We also have a color_options
entry for 'clade_membership', since we designated clades with the clades
rule.
The trait is added to our tree as clade_membership
which is why this is the name of the option and the key
value, but we could set the legendTitle
and menuItem
to be anything we wish, if we wanted.
rule export:
input:
tree = rules.refine.output.tree,
metadata = meta_file,
branch_lengths = rules.refine.output.node_data,
traits = rules.traits.output,
nt_muts = rules.ancestral.output.nt_data,
aa_muts = rules.translate.output.aa_data,
drms = rules.seqtraits.output.drm_data,
color_defs = colors_file,
config = config_file,
geo_info = geo_info_file,
clades = rules.clades.output.clade_data
output:
tree = rules.all.input.auspice_tree,
meta = rules.all.input.auspice_meta
shell:
"""
augur export \
--tree {input.tree} \
--metadata {input.metadata} \
--node-data {input.branch_lengths} {input.traits} {input.drms} {input.aa_muts} {input.nt_muts} {input.clades} \
--auspice-config {input.config} \
--colors {input.color_defs} \
--lat-longs {input.geo_info} \
--output-tree {output.tree} \
--output-meta {output.meta}
"""
As mentioned previously, this dataset has no drug resistance, so it's not included in the config.json
file to display, even though we ran the sequence-traits
rule.
If you did have drug resistance information that you wanted to display, you would need to add it to the config.json
file as color_options
.
First, you would want to add a color-by for the total number of drugs each node is resistant to.

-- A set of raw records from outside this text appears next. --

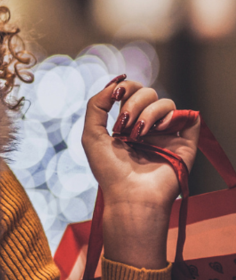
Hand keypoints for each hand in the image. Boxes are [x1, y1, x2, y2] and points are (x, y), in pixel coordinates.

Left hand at [81, 76, 199, 269]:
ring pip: (166, 102)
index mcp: (128, 123)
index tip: (116, 96)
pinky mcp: (185, 144)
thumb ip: (97, 105)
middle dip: (133, 102)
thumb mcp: (91, 134)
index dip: (125, 87)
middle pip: (148, 92)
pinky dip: (173, 117)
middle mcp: (149, 126)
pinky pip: (188, 117)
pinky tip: (159, 130)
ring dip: (148, 112)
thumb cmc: (109, 170)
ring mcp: (167, 134)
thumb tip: (115, 83)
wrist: (129, 196)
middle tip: (124, 125)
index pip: (132, 91)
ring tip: (139, 134)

Since we gave the label 'Drug_Resistance' when we ran the rule, this will be the name of the option, and the key
, but we can make the menuItem
and legendTitle
different if we wish:
"Drug_Resistance": {
"menuItem": "Drug_Resistance",
"legendTitle": "Drug Resistance",
"type": "discrete",
"key": "Drug_Resistance"
},
If you had given a different label when you ran the rule, you would change this entry to match.
You would then need an option for each drug where you have resistance information (or each FEATURE where you have information). For example, to show the mutations present that confer resistance to Streptomycin and Rifampicin:
"Streptomycin": {
"menuItem": "Streptomycin",
"legendTitle": "Streptomycin Resistance",
"type": "discrete",
"key": "Streptomycin"
},
"Rifampicin": {
"menuItem": "Rifampicin",
"legendTitle": "Rifampicin Resistance",
"type": "discrete",
"key": "Rifampicin"
},
You would need an entry for every FEATURE in your original file (though you could then remove any that had no information on the tree).